-------- Extrait à lire
Celle-ci contribue à l’objectif global de protection des consommateurs. Mais la réforme réglementaire de la formation continue d’IOBSP, depuis l’été 2022 la rend, simplement, inapplicable.
La conscience professionnelle des intermédiaires bancaires, aidés d’organismes de formation spécialisés, compense cette réglementation gribouille. Parmi les conséquences : le contrôle de cette obligation légale mal précisée n’est guère possible.
I - L’obligation de formation continue annuelle de l’intermédiaire bancaire est dépourvue de durée précise.
« Bonjour Madame la vendeuse ; je voudrais des pommes, s’il-vous-plait » ; « Bonjour Monsieur, certainement ; combien ? » ; « Une quantité suffisante » ; « Certes, mais combien ? » (…).
1.1. L’obligation d’entretien annuel des compétences et des connaissances de l’IOBSP : un principe de protection des consommateurs.
Depuis 2013, l’exercice de l’intermédiation en opérations de banque suppose de l’intermédiaire en opérations de banque qu’il réunisse, en permanence, six conditions d’accès et d’exercice de sa profession réglementée [1]. Parmi celles-ci, l’intermédiaire bancaire, tel qu’un courtier en crédit par exemple, se plie à une obligation dite « de compétence professionnelle » [2]. Cette compétence professionnelle de l’IOBSP comporte un volet initial, avant l’entrée en fonction de la personne [3], entretenue par un parcours de formation continue annuelle [4].
Selon le Code monétaire et financier, les intermédiaires bancaires « […] mettent à jour leurs connaissances et compétences professionnelles, […] prenant notamment en compte les changements de la législation ou de la réglementation applicable » [5] « en matière juridique, économique et financière » [6] grâce à cette formation continue annuelle.
Pour sa part, le Code de la consommation rappelle ce principe, mais seulement pour les crédits immobiliers
« […] les intermédiaires de crédit veillent à ce que le personnel placé sous leur autorité possède et maintienne à jour des connaissances et compétences appropriées concernant l’élaboration, la proposition et l’octroi des contrats de crédit immobilier, la fourniture de service de conseil indépendant en crédit immobilier ainsi que, le cas échéant, l’activité d’intermédiation » [7].
Les autres crédits relevant du Code de la consommation ne bénéficient pas d’un principe légal de formation continue de l’intermédiaire [8], hors le principe général posé par le Code monétaire et financier.
Si le principe légal de formation continue par année civile posé à la fois par le Code monétaire et financier et par celui de la consommation (pour les crédits immobiliers) est très clair, en revanche, ses modalités d’application pâtissent d’une réglementation spécialement défectueuse, qui en ruine largement l’application pratique. En premier lieu, la durée exacte d’une obligation de formation continue annuelle est une donnée essentielle, mais inconnue pour celle de l’IOBSP.
----------------
-------- Données fournies
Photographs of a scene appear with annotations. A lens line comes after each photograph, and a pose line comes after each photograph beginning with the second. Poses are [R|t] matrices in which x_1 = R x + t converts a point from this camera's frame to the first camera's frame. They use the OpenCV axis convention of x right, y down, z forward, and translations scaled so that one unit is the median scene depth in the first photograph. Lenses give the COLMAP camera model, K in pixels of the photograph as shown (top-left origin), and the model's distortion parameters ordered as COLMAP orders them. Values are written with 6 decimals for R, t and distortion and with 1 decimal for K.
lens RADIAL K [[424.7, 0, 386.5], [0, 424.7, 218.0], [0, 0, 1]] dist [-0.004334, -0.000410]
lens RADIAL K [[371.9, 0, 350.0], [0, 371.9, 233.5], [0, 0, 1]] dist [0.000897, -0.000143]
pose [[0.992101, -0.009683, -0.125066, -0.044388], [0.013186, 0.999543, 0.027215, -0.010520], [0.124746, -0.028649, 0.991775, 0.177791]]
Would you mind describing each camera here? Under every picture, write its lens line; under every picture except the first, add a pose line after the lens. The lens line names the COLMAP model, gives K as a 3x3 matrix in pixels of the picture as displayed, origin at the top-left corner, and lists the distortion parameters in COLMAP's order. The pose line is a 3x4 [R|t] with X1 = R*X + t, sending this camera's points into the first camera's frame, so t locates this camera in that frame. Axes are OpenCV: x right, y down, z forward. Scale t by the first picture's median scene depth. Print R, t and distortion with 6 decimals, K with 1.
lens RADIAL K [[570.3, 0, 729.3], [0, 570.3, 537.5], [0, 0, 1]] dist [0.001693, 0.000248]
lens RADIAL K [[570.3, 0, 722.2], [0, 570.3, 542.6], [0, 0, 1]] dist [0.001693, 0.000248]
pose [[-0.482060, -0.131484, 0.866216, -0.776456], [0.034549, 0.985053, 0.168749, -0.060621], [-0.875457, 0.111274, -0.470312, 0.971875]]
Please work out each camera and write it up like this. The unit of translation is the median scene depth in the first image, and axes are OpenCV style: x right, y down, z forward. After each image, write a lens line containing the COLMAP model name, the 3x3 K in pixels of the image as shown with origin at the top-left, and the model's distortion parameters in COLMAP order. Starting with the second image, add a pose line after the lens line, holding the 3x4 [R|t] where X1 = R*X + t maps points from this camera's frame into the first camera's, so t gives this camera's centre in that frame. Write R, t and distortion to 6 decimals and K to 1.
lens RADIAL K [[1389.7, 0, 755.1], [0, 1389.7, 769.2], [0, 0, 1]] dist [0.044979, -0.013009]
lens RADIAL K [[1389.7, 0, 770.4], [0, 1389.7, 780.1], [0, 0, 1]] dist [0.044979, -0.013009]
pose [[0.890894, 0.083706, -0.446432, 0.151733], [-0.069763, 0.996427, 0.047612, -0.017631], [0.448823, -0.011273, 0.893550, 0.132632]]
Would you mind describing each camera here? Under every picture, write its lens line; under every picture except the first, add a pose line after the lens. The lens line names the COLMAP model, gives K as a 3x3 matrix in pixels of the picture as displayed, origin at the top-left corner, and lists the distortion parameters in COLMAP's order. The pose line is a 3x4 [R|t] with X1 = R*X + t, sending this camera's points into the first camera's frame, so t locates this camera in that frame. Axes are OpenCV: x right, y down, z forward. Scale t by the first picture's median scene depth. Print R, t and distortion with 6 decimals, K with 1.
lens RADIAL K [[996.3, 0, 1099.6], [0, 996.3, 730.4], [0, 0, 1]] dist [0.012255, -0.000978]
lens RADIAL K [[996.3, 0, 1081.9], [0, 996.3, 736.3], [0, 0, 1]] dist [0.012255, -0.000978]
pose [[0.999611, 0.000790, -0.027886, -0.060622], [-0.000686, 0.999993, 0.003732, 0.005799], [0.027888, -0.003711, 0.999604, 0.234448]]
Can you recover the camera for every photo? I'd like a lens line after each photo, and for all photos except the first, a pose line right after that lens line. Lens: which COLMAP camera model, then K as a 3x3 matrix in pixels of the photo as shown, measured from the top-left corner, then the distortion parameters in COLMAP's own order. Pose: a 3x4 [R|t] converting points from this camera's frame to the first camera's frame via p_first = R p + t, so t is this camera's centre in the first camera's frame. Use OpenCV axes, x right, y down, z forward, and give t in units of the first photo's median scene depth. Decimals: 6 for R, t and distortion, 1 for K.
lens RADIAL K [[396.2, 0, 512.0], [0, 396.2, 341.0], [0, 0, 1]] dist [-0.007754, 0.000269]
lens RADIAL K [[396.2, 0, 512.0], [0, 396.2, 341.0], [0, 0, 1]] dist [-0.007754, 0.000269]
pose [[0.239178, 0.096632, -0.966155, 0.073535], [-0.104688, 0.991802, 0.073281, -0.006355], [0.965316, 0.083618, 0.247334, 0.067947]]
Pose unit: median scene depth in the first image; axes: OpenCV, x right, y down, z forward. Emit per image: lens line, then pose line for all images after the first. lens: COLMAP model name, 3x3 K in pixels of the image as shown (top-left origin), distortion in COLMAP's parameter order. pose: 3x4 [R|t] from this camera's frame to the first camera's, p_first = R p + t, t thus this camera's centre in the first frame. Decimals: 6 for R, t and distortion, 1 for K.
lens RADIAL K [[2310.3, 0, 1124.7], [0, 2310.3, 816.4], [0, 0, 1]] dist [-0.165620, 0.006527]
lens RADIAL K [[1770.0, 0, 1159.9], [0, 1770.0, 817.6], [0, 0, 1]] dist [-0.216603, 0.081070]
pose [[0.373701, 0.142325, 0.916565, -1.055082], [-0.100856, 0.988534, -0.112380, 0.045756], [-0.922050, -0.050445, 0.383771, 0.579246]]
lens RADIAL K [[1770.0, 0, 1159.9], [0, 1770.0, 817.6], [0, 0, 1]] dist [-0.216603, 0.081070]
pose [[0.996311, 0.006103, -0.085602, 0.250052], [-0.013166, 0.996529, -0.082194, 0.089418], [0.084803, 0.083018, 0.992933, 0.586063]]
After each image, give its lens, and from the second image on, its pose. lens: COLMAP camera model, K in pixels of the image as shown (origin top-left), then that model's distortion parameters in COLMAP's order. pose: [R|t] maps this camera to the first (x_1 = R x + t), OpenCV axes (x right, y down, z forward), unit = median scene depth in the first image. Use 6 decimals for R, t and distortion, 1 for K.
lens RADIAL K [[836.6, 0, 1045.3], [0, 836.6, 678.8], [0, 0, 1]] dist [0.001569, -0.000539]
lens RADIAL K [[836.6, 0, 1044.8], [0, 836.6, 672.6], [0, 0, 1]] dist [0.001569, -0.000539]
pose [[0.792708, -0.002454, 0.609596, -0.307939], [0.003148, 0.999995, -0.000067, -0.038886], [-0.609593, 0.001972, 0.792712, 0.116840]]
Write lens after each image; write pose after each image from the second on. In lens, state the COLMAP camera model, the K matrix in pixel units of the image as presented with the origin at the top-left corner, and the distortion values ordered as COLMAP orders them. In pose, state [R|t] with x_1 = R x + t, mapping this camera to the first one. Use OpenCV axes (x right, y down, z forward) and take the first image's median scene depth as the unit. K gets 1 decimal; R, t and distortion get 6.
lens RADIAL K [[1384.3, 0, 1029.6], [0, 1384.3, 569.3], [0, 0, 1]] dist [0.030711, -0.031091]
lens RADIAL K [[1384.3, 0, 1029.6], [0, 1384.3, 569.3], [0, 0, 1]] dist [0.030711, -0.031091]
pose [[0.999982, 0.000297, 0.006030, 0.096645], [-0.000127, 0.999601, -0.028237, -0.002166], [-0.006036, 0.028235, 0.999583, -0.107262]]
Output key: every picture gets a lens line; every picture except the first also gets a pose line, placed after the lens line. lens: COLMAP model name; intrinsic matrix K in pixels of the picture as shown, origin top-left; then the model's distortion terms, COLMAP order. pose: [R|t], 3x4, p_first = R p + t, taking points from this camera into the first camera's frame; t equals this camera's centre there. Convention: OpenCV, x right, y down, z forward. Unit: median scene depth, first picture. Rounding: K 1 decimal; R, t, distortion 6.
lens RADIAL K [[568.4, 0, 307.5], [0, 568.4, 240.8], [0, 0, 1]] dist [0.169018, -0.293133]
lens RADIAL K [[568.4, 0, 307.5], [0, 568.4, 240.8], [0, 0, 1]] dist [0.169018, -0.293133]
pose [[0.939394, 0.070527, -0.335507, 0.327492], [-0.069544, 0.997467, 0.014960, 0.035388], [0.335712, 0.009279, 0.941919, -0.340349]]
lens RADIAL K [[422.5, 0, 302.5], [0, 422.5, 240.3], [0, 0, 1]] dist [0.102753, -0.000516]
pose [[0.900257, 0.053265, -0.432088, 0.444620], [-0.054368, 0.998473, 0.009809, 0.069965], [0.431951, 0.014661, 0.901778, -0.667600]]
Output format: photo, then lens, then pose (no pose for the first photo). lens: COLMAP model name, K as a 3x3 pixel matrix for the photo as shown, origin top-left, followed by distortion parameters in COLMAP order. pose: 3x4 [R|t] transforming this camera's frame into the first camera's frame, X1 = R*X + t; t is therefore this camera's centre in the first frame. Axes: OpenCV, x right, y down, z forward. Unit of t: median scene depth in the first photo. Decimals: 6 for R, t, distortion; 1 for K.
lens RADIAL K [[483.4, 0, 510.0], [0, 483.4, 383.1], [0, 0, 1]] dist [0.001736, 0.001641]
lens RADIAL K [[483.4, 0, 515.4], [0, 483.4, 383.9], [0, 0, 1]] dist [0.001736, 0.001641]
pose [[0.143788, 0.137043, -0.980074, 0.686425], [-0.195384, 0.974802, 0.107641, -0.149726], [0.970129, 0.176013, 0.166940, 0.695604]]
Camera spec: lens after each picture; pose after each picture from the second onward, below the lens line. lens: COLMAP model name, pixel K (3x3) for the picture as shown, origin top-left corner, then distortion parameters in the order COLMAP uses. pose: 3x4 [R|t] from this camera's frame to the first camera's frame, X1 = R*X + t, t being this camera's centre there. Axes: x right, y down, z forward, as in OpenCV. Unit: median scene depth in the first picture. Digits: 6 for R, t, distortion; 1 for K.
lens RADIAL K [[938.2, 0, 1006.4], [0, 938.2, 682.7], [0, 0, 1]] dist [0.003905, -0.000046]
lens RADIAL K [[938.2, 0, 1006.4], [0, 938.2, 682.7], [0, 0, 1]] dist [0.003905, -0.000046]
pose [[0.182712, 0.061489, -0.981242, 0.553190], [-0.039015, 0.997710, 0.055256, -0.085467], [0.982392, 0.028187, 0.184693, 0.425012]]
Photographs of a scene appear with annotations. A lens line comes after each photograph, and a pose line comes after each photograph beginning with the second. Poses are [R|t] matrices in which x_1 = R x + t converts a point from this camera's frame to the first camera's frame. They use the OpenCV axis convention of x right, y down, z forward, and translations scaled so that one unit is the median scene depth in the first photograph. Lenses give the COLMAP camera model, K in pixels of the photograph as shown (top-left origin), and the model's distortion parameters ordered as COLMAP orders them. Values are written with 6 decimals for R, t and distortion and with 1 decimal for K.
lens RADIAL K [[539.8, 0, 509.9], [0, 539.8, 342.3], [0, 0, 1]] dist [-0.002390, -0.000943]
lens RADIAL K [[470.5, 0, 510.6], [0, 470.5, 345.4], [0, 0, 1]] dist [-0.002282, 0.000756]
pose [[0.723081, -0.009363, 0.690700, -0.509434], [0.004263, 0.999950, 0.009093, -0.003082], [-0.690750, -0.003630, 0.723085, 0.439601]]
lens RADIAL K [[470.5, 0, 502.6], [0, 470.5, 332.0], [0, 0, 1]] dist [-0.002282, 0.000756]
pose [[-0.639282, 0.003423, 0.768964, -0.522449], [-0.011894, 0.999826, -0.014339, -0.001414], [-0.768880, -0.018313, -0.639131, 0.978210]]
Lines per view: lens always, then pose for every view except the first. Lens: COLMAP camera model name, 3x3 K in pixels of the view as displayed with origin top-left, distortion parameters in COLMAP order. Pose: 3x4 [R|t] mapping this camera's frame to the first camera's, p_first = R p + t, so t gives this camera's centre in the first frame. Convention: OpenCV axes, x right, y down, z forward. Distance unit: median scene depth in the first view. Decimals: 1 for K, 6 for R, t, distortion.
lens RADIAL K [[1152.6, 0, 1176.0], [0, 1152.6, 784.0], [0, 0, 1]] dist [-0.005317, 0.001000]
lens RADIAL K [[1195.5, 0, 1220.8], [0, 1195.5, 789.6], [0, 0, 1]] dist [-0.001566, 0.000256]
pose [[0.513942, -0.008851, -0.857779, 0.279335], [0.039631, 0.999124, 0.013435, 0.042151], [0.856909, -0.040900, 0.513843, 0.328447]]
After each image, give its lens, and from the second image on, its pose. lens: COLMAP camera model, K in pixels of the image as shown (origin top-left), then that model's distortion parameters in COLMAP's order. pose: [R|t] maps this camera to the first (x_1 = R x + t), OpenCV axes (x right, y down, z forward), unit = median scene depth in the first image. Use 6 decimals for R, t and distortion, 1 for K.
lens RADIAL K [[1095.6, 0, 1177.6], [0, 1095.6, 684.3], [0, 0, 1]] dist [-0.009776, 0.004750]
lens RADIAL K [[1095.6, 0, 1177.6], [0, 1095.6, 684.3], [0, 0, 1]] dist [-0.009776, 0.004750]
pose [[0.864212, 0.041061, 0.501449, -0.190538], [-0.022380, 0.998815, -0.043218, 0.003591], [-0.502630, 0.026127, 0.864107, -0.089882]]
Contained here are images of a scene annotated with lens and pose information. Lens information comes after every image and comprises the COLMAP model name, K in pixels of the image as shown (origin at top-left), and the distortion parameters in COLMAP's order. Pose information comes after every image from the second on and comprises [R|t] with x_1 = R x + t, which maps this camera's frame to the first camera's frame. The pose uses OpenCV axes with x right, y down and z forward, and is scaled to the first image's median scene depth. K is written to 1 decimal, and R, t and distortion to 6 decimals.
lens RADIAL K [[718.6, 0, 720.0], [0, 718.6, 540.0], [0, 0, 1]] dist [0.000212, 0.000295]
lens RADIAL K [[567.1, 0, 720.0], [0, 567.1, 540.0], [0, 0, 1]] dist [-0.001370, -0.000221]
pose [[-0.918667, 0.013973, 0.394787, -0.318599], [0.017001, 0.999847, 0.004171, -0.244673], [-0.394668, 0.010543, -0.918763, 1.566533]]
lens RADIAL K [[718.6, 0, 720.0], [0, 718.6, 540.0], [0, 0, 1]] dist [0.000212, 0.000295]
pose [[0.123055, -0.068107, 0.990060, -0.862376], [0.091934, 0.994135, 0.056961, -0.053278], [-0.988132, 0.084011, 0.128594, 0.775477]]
----------------
• Travail demandé
[1] D'après l'extrait à lire, depuis quelle année l'exercice de l'intermédiation en opérations de banque exige-t-il de l'intermédiaire qu'il réunisse en permanence six conditions d'accès et d'exercice ?
[2] Traduisez en anglais la phrase suivante de l'extrait à lire : « En premier lieu, la durée exacte d’une obligation de formation continue annuelle est une donnée essentielle, mais inconnue pour celle de l’IOBSP. »
[3] Citez le passage de l'extrait à lire qui s'ouvre sur les mots contenant « Selon le Code » et se clôt sur « formation continue annuelle. ».

• Réponses attendues
[1] Depuis 2013.

[2] First, the exact duration of an annual continuing education obligation is an essential piece of information, but one that is unknown for that of the IOBSP.

[3]
Selon le Code monétaire et financier, les intermédiaires bancaires « […] mettent à jour leurs connaissances et compétences professionnelles, […] prenant notamment en compte les changements de la législation ou de la réglementation applicable » [5] « en matière juridique, économique et financière » [6] grâce à cette formation continue annuelle.